Black Student Success Plan Unveiled; Board Backs Off Acero?
Chicago Public Schools' Black Student Success Plan sets an ambitious vision but lacks a solid strategy to bring that vision to life. Plus, the Board of Education scales back support for Acero schools facing closure
Last week, Chicago Public Schools unveiled its long-awaited Black Student Success Plan, only to be hit the next day with a federal civil rights complaint lodged by a Virginia-based group, Parents Defending Education. Ironically, this complaint may spur action, while complaints from Chicago parents against the district languish.
In the plan, CPS acknowledges it looked to similar efforts in Los Angeles, Denver, and Portland for inspiration. Parents Defending Education filed a similar complaint against the Los Angeles initiative in November. The Biden administration recommended the Los Angeles school district drop race as an official requirement to participate in the initiative. LA did so, and Superintendent Alberto Carvalho told the Los Angeles Times that they were able to continue serving the same students in the same schools as before.

--

■ GOAL 1
Reproduce everything in the article on the Black Student Success Plan from "Black Student Success Plan Unveiled;" down to "the district languish.".

■ WORKING DATA

--

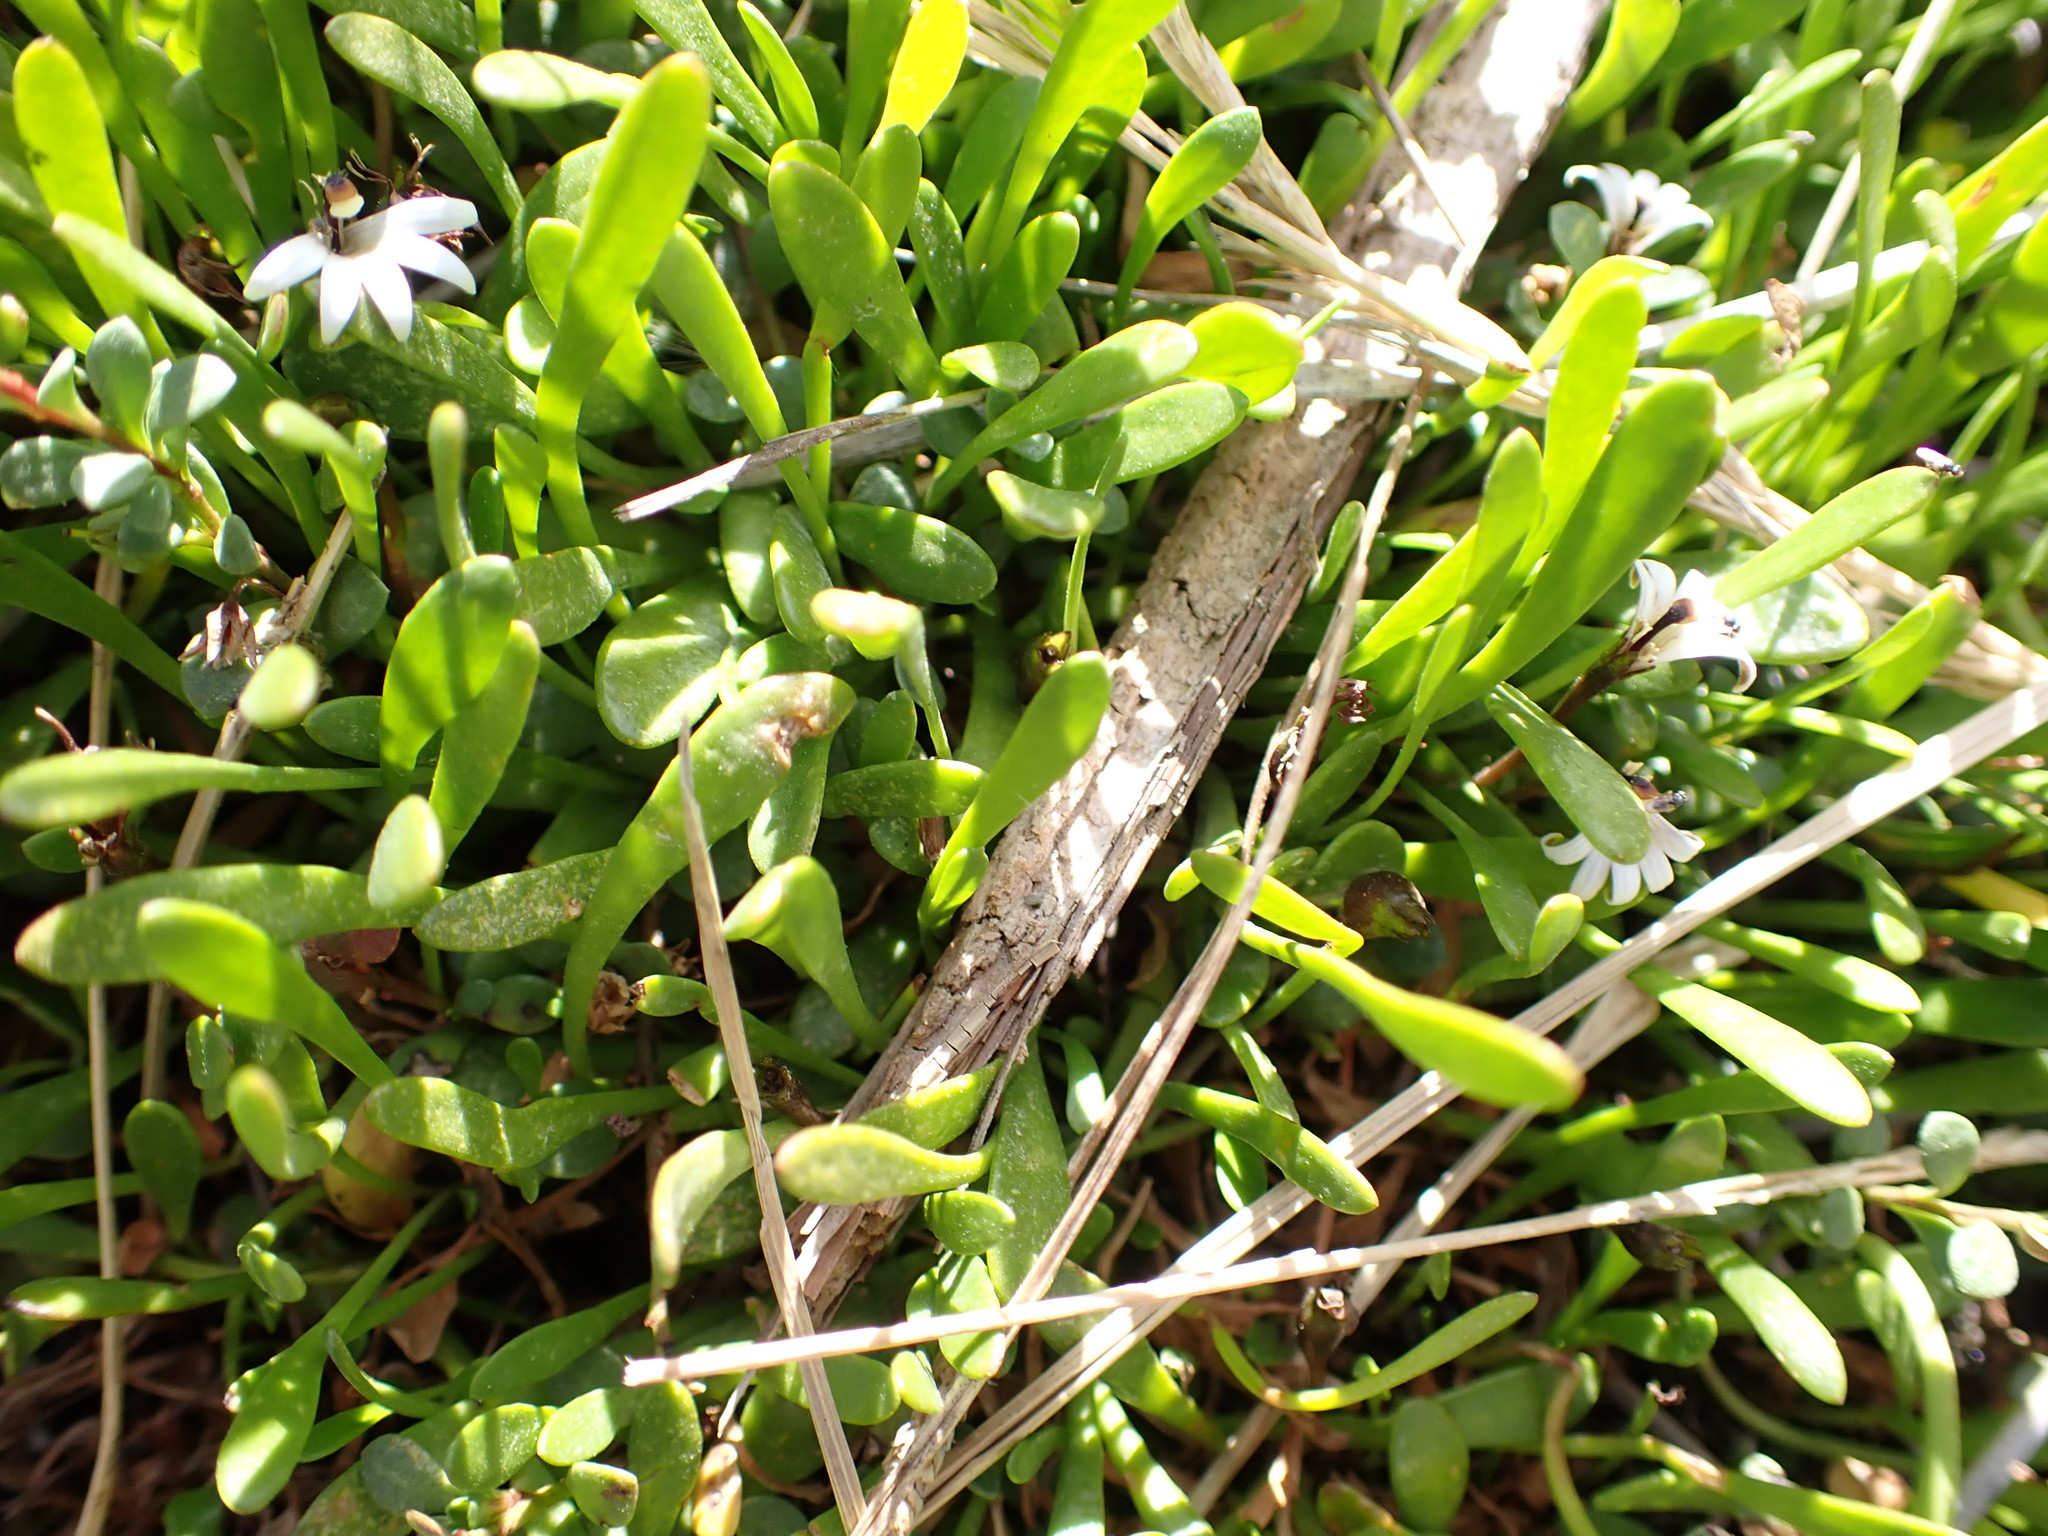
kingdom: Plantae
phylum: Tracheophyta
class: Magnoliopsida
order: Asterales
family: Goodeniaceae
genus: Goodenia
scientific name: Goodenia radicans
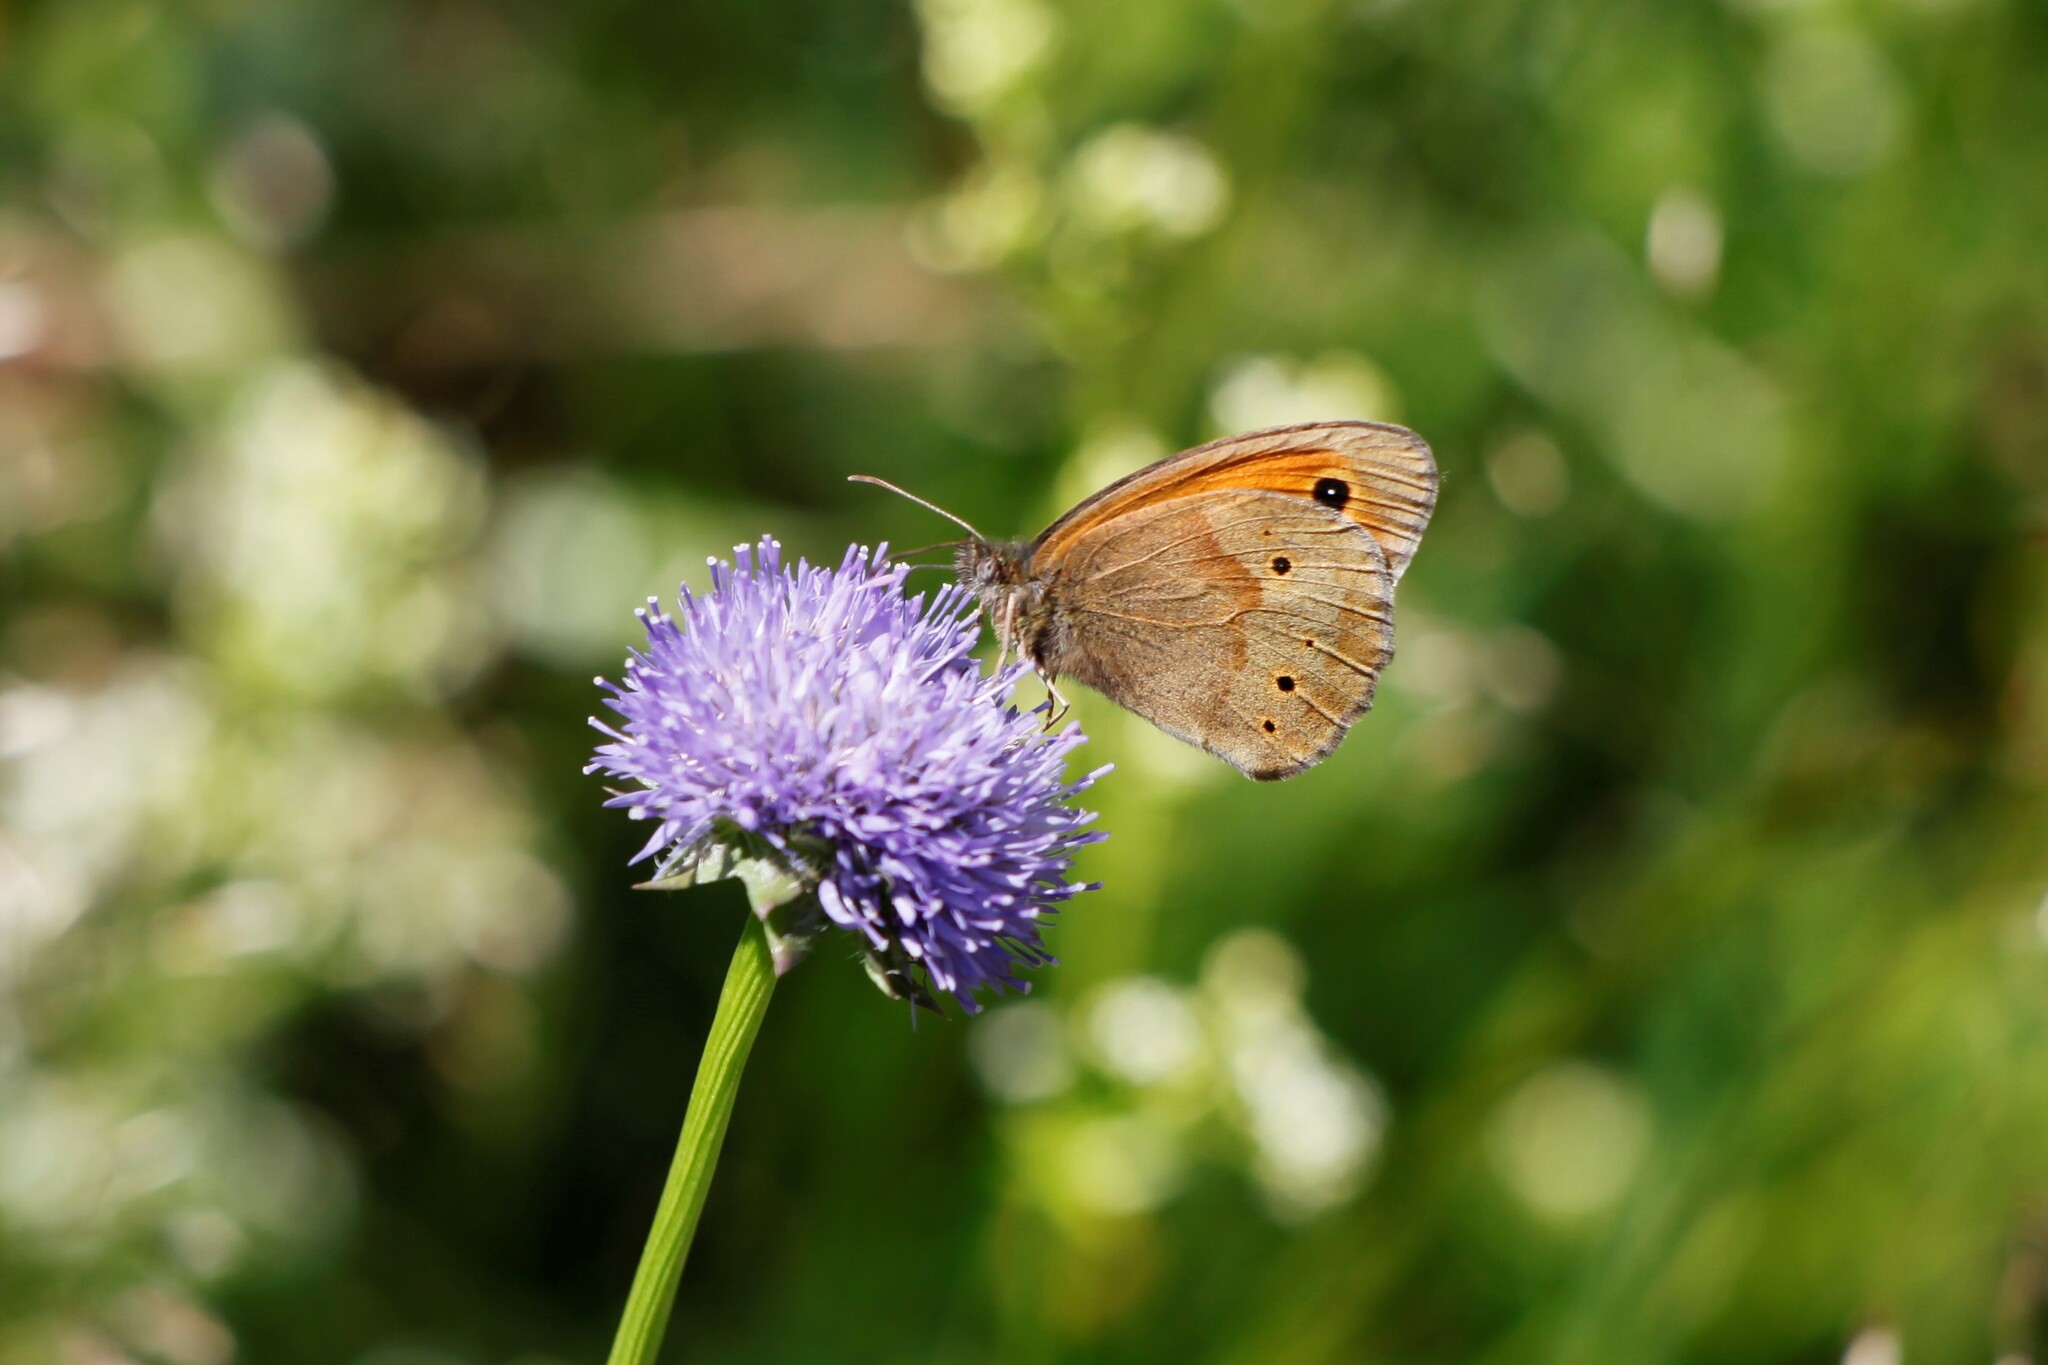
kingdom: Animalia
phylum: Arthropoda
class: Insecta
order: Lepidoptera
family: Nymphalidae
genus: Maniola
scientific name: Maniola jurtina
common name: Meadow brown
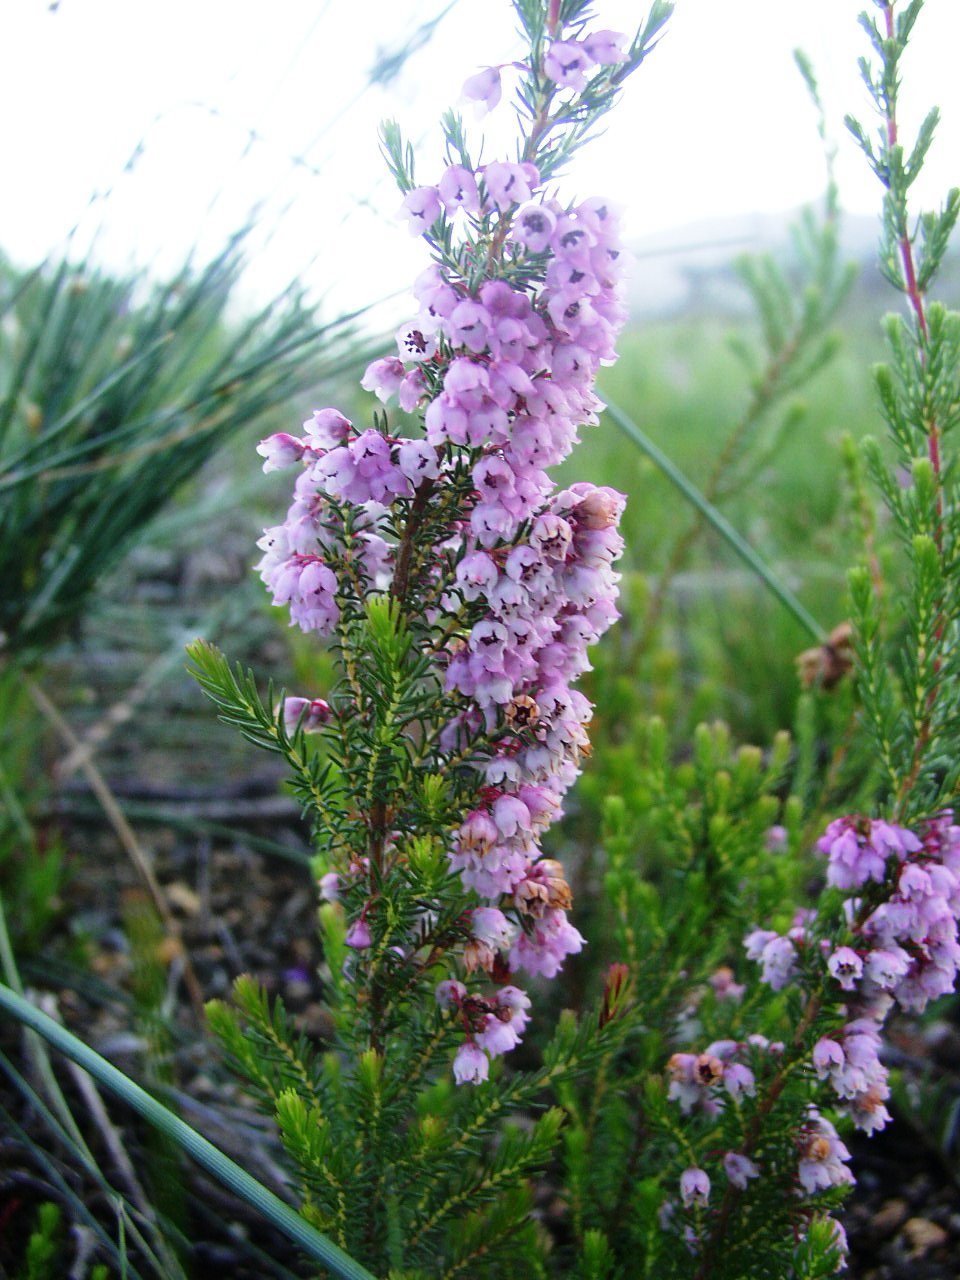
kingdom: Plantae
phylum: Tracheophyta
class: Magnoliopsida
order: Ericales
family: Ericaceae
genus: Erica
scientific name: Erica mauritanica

--

■ GOAL 2
Write out everything in the records from the line containing "genus: Maniola" down to the last line of the records, both included, and omit the pictures.

■ WRITTEN RESPONSE 1
Black Student Success Plan Unveiled; Board Backs Off Acero?
Chicago Public Schools' Black Student Success Plan sets an ambitious vision but lacks a solid strategy to bring that vision to life. Plus, the Board of Education scales back support for Acero schools facing closure
Last week, Chicago Public Schools unveiled its long-awaited Black Student Success Plan, only to be hit the next day with a federal civil rights complaint lodged by a Virginia-based group, Parents Defending Education. Ironically, this complaint may spur action, while complaints from Chicago parents against the district languish.

■ WRITTEN RESPONSE 2
genus: Maniola
scientific name: Maniola jurtina
common name: Meadow brown
kingdom: Plantae
phylum: Tracheophyta
class: Magnoliopsida
order: Ericales
family: Ericaceae
genus: Erica
scientific name: Erica mauritanica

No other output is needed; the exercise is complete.